— SELECTED EXCERPT —
* * *
Biceratops is an extinct genus of olenelloid redlichiid trilobites, of average size, with the largest specimen 8 cm long, not including the huge pleural spines of the 3rd segment of the thorax. It lived during the Toyonian stage (last phase of the Upper Olenellus-zone), in what is today the South-Western United States. Biceratops can easily be distinguished from other members of Biceratopsidae by the absence of genal spines, in combination with effaced features of the raised axial area of the head shield (or glabella), that is bordering the two horn-like projections that carry the eyes. Biceratops nevadensis is the only known species in this genus (i.e. the genus is monotypic).

== Etymology ==
The name of the genus is derived from Latin and means ‘two horned-eyes’. The species epithet refers to the US state where it was collected.

== Description ==
As with most early trilobites, Biceratops has an almost flat exoskeleton, that is only thinly calcified. It also shares crescent-shaped eye ridges, but these rise above the exoskeleton. As part of the Olenellina suborder, Biceratops lacks dorsal sutures. Like all other members of the Olenelloidea superfamily, the eye-ridges spring from the back of the frontal lobe (L4) of the central area of the cephalon, that is called glabella. The exoskeleton of Biceratops is ovate in outline and up to 8 cm in length, disregarding the huge pleural spines of the 3rd thorax segment. The head shield (or cephalon) is semicircular to subtriangular, about twice as wide as long. It has a distinct cephalic border. The glabella is hourglass-shaped and the furrows are indistinct. The small eyes are set on the vertical outside surface of the eyelobes (or palpebral lobes), that extend upwards and backwards above the glabella. The cheeks (or genae) are clearly convex. The thorax is about as long as wide and shaped as a shield. The frontal thorax (or prothorax) has 15 segments, the last of which carries a firm, long, backward-directed spine. The 3rd thorax segment is enlarged, the pleura at the axis slightly longer than that of other segments, and about four times as long at the side removed from the axis. Neighbouring pleurae are displaced because of the large pleurae of the 3rd segment. The back thorax (or opistothorax) consists of about 10 progressively smaller segments with insignificant pleurae. Tail shield (or pygidium) not known.
* * *
— EXCERPTED RECORDS —
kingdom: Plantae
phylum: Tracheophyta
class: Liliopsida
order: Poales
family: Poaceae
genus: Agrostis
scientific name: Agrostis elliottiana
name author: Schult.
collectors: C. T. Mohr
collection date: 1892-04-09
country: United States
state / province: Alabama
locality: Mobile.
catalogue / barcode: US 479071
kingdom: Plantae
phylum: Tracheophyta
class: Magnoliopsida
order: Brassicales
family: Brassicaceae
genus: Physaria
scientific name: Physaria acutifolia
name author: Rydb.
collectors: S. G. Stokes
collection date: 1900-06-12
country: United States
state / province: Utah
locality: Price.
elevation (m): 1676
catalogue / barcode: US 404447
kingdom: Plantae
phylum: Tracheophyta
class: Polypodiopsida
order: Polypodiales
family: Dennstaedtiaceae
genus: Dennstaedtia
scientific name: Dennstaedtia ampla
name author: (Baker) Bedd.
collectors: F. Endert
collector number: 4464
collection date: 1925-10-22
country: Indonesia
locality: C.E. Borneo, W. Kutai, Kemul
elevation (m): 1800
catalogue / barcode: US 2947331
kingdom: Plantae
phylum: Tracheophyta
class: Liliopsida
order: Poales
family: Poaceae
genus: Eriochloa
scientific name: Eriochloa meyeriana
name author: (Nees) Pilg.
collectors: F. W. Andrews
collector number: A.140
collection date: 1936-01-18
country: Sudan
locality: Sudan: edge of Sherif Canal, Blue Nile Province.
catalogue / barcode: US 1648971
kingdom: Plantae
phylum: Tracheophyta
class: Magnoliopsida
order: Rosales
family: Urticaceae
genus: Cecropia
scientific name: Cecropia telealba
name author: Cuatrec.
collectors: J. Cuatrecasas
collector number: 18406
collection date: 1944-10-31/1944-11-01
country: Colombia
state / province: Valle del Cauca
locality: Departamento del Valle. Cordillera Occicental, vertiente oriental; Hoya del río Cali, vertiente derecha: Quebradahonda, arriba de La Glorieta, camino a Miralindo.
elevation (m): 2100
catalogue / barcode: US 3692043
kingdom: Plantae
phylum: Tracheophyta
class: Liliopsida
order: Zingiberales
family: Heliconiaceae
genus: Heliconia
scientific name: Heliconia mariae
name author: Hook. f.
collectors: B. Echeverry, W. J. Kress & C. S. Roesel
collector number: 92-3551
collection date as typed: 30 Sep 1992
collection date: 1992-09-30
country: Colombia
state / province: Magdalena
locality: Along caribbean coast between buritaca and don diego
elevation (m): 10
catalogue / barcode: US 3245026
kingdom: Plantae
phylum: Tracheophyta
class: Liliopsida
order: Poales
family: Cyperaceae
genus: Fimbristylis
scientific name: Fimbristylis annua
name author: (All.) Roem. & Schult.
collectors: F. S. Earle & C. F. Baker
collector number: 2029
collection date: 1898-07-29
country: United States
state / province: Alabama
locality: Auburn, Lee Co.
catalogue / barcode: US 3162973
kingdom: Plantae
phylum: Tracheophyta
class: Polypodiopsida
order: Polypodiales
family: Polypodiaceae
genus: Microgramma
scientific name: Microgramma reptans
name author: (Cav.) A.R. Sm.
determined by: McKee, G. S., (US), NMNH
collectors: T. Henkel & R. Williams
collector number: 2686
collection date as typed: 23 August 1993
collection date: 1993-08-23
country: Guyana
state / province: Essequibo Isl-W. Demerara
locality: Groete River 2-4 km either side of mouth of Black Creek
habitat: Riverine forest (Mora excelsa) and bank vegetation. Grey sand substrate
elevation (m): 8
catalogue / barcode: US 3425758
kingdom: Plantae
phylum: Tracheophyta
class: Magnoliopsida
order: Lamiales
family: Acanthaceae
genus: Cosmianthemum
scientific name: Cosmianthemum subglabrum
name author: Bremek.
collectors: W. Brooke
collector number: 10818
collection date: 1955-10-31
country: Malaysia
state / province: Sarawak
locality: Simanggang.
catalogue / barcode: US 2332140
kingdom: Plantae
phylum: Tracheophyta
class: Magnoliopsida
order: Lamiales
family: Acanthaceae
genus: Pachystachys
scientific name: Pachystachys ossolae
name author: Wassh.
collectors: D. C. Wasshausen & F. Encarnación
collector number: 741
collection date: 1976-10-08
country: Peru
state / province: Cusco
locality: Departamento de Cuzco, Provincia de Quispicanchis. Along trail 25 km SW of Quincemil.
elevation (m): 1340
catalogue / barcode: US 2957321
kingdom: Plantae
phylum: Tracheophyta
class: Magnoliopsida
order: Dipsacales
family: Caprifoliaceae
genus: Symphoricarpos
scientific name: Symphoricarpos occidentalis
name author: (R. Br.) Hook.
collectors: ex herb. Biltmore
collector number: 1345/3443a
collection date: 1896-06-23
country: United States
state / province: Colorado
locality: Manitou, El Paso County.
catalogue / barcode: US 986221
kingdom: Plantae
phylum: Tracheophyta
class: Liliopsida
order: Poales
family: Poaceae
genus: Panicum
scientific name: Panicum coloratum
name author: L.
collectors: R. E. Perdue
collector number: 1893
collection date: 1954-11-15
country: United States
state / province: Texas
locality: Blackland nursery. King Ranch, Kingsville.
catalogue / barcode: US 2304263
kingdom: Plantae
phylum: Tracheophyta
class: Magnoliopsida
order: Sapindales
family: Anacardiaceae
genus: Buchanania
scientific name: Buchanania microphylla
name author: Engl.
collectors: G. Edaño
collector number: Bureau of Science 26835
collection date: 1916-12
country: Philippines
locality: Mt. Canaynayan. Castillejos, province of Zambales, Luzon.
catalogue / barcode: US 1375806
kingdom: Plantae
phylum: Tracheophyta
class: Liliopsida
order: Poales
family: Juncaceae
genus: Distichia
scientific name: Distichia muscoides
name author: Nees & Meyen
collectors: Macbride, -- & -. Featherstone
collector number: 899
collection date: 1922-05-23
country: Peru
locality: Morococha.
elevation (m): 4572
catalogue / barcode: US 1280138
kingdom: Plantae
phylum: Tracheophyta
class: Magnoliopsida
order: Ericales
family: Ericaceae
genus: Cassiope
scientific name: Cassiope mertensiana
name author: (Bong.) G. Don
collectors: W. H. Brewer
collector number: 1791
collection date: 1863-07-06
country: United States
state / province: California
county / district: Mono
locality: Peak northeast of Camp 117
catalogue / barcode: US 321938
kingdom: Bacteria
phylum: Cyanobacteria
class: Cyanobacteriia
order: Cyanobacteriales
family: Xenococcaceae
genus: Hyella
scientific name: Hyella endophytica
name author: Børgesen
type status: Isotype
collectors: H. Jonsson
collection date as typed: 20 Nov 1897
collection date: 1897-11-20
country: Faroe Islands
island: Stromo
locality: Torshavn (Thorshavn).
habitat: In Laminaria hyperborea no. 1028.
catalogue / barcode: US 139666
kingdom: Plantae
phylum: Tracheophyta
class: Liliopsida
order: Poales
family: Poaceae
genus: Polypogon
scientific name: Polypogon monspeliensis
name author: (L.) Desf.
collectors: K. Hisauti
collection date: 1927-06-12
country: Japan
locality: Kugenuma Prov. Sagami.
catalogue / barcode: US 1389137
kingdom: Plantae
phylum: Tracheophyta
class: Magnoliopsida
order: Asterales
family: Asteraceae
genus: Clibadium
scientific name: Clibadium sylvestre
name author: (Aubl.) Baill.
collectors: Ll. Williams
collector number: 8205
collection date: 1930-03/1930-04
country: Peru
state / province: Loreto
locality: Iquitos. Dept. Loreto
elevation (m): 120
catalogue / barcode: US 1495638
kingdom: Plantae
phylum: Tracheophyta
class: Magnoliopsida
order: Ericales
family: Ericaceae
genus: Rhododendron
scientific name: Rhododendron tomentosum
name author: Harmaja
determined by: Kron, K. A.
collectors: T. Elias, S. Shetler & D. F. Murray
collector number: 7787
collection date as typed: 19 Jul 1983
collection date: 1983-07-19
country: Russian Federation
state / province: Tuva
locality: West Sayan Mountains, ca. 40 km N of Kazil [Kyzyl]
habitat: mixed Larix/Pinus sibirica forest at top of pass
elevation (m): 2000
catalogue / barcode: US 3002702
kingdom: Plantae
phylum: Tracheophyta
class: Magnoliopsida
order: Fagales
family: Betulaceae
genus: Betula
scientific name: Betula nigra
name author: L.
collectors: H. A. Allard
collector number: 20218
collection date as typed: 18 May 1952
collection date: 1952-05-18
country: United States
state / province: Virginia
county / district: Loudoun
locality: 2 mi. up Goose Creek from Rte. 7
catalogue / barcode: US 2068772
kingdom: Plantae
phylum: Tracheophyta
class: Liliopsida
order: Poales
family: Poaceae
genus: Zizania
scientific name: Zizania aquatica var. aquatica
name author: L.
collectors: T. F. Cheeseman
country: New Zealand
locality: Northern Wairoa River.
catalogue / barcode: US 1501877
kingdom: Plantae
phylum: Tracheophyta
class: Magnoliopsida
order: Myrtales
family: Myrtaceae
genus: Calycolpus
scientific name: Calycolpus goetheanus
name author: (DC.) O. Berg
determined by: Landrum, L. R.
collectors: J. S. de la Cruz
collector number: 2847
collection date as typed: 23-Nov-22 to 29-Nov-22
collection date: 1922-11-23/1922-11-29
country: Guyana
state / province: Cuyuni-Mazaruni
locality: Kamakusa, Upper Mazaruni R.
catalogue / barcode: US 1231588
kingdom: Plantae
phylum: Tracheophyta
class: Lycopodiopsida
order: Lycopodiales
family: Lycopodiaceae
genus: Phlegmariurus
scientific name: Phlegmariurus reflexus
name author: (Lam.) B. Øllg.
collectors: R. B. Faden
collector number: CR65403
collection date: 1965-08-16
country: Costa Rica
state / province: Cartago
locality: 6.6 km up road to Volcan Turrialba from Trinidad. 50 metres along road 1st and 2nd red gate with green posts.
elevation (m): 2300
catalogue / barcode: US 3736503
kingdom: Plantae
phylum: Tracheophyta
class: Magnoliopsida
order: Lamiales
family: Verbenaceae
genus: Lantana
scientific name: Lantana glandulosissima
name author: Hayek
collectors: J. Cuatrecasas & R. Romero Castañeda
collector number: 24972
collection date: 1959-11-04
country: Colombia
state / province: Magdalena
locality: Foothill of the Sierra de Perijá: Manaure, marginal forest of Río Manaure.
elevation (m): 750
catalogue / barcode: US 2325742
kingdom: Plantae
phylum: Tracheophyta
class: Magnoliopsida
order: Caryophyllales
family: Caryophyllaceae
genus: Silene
* * *
— REQUIRED ACTION 1 —
According to the text on Biceratops, how many segments does the frontal thorax have?
— REQUIRED ACTION 2 —
In the text on Biceratops, why are the neighboring pleurae displaced?
The records have nothing to do with this.

— RESPONSE 1 —
The frontal thorax has 15 segments.

— RESPONSE 2 —
The neighboring pleurae are displaced because the pleurae of the 3rd thorax segment are large. Those pleurae are about four times as long as the others at the side away from the axis.